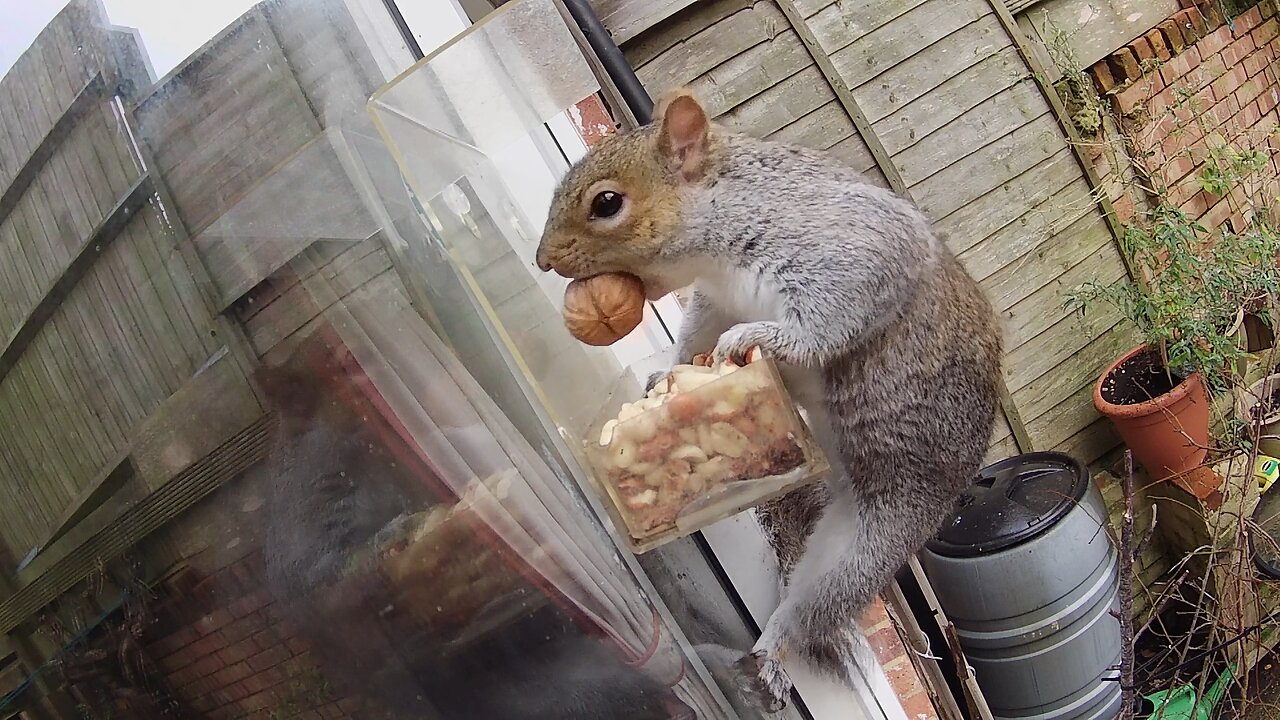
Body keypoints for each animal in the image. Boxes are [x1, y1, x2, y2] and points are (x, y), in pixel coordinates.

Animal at [535, 88, 1003, 707]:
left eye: (607, 203)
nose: (543, 259)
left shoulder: (847, 249)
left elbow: (827, 321)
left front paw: (761, 340)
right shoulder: (715, 299)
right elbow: (695, 338)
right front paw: (667, 376)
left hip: (883, 523)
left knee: (817, 602)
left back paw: (773, 653)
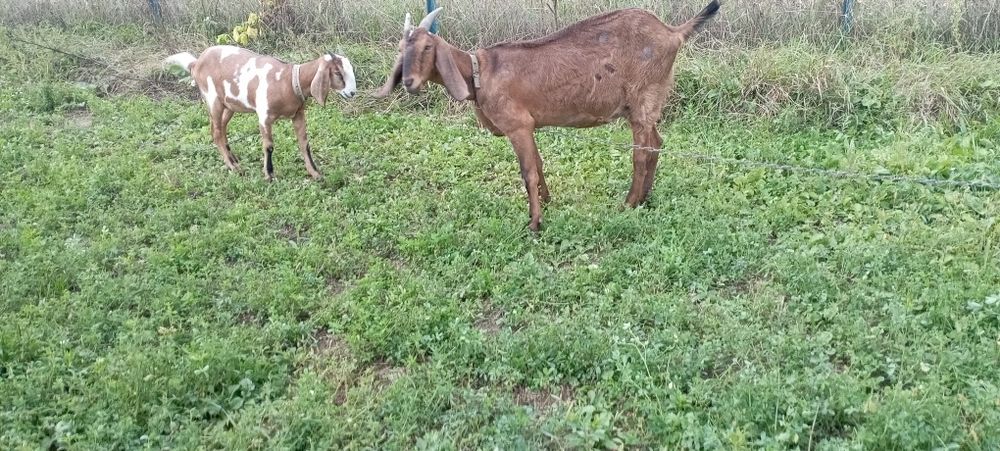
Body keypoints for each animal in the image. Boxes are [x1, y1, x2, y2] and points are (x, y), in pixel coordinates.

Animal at [165, 46, 357, 181]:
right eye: (338, 73)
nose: (352, 93)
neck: (287, 80)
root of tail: (195, 63)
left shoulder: (298, 114)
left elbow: (304, 143)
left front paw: (315, 173)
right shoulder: (264, 116)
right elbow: (268, 146)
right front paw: (269, 175)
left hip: (230, 104)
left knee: (221, 129)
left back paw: (234, 160)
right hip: (213, 100)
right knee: (217, 133)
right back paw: (235, 168)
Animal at [375, 2, 720, 232]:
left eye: (427, 46)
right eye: (402, 49)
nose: (409, 83)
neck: (479, 72)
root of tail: (673, 33)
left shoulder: (518, 125)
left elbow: (527, 172)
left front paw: (535, 222)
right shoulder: (529, 126)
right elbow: (539, 163)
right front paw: (549, 200)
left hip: (642, 98)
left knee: (642, 152)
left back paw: (630, 203)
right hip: (651, 100)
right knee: (657, 143)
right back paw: (645, 198)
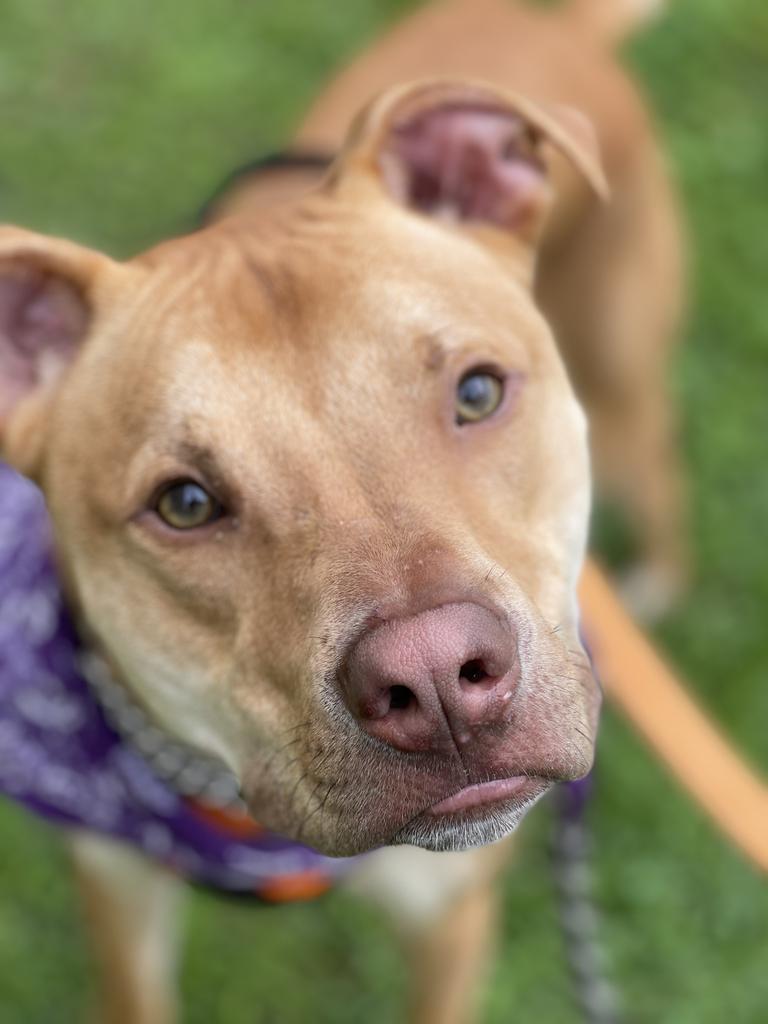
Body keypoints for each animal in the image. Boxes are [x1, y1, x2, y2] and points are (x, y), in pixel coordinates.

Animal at [0, 2, 684, 1024]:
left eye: (477, 393)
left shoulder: (450, 913)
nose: (437, 679)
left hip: (623, 368)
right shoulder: (117, 894)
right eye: (185, 502)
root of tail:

------------

**What needs to be done:** An exact copy is needed. It runs from the line above containing "right back paw: (645, 198)" down to the line containing "left hip: (623, 368)", both included, with no pictures.

**Written solution:**
right back paw: (645, 198)
Body keypoints for each animal in the image. Boxes are [x1, y1, x2, y2] and points are (x, y), in pixel coordinates.

Animal at [0, 2, 684, 1024]:
left eye: (477, 393)
left shoulder: (450, 913)
nose: (437, 679)
left hip: (623, 368)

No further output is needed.